Я не понимал, что это за место, и почему они провожают меня словно в последний путь… [Уважаемый читатель, то, что я услышал о творившемся в омской колонии ни от одного человека, повергло меня в шок. Мы сейчас опустим рассказ Мухаммада Хазамова и посвятим Омску отдельную публикацию. Абдулмумин].

Очная ставка с Абигасановым

В апреле 2020 года меня вновь заказали на этап и повезли в Москву. До июня я не понимал, для чего меня этапировали. В июне вывели в следственный кабинет, и там я впервые с 2013 года встретился с Магомедом Абигасановым.

На мой вопрос, что он думает по всему этому делу и как всё видит, он стал говорить, что Исаев присвоил его какие-то деньги, и что он предлагает валить всë на Исаева. Я ответил, что отношения ни к нему, ни к Исаеву не имел, и что свои вопросы им нужно разбирать не тут, а на воле. А здесь говорить лишь правду.

Нас завели в разные кабинеты, ко мне пришëл тот самый сотрудник славянской внешности, а к Абигасанову прошёл следователь Чернов. Мне этот сотрудник стал предлагать всё то же, что и прежде, и говорить, что если я соглашусь, то буду проходить по делу как свидетель, а если нет, то стану обвиняемым в убийстве и буду судиться в «самом гуманном в России» Ростовском военном суде.

Я вновь ответил отказом, после чего он ушёл к Абигасанову.
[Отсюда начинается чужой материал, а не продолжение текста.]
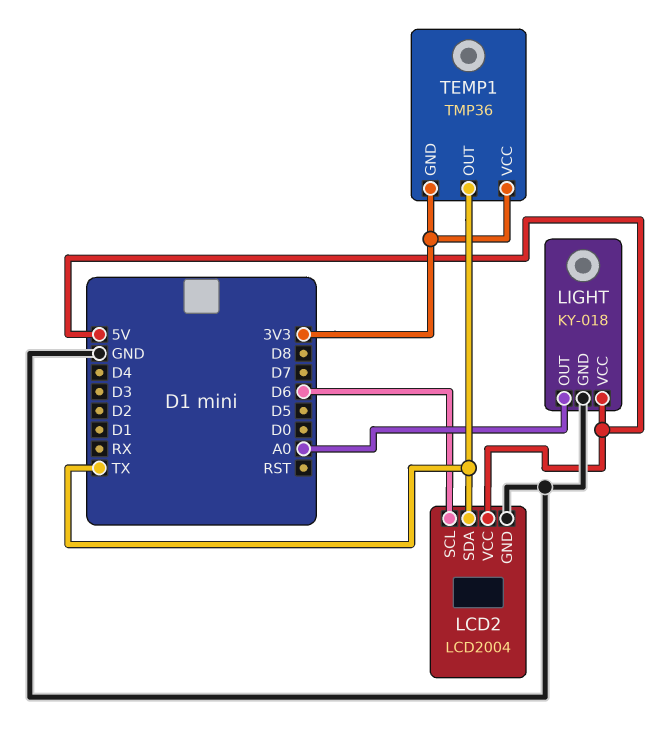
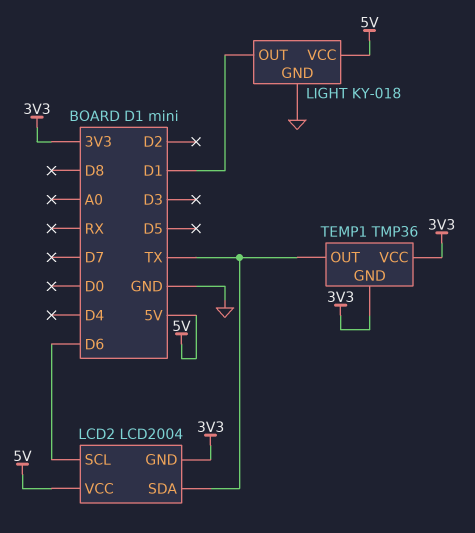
LCD2 pin GND: GND -> 3V3
LIGHT pin OUT: A0 -> D1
Через пять минут они с Черновым вышли от Абигасанова, показали подписанную им бумагу на сотрудничество со следствием и сказали: «А вот теперь тебе хана!».

[На Магомеда Хазамова завели новое уголовное дело, по которому ему грозит вплоть до пожизненного заключения. Суды продолжаются больше двух лет, конца им не видно].

Мне сказали, что у тебя много фотографий со спортсменами, с бойцами ММА, с Абдулманапом. Ты занимался ММА?

– Профессионально боями я не занимался. Занимался для себя и в залах часто пересекался с бойцами. Вместе тренировались, многих знаю лично. А покойный Абдулманап все бои Хабиба смотрел в моём ресторане «Лондон» у него не было визы для выезда в Америку.

У нас с Абдулманапом сложились близкие, тёплые отношения, он был частым гостем в моём заведении, мы с ним были на связи. Свои победы бойцы его клуба праздновали в моём ресторане. В нём даже было отдельное спортивное меню, составленное лично Абдулманапом.

Он поддерживал меня. После второго ареста приходил разговаривать с руководством СИЗО, просил, чтобы ко мне не относились предвзято. Может быть поэтому на меня не оказывали в СИЗО такого давления, как на некоторых других.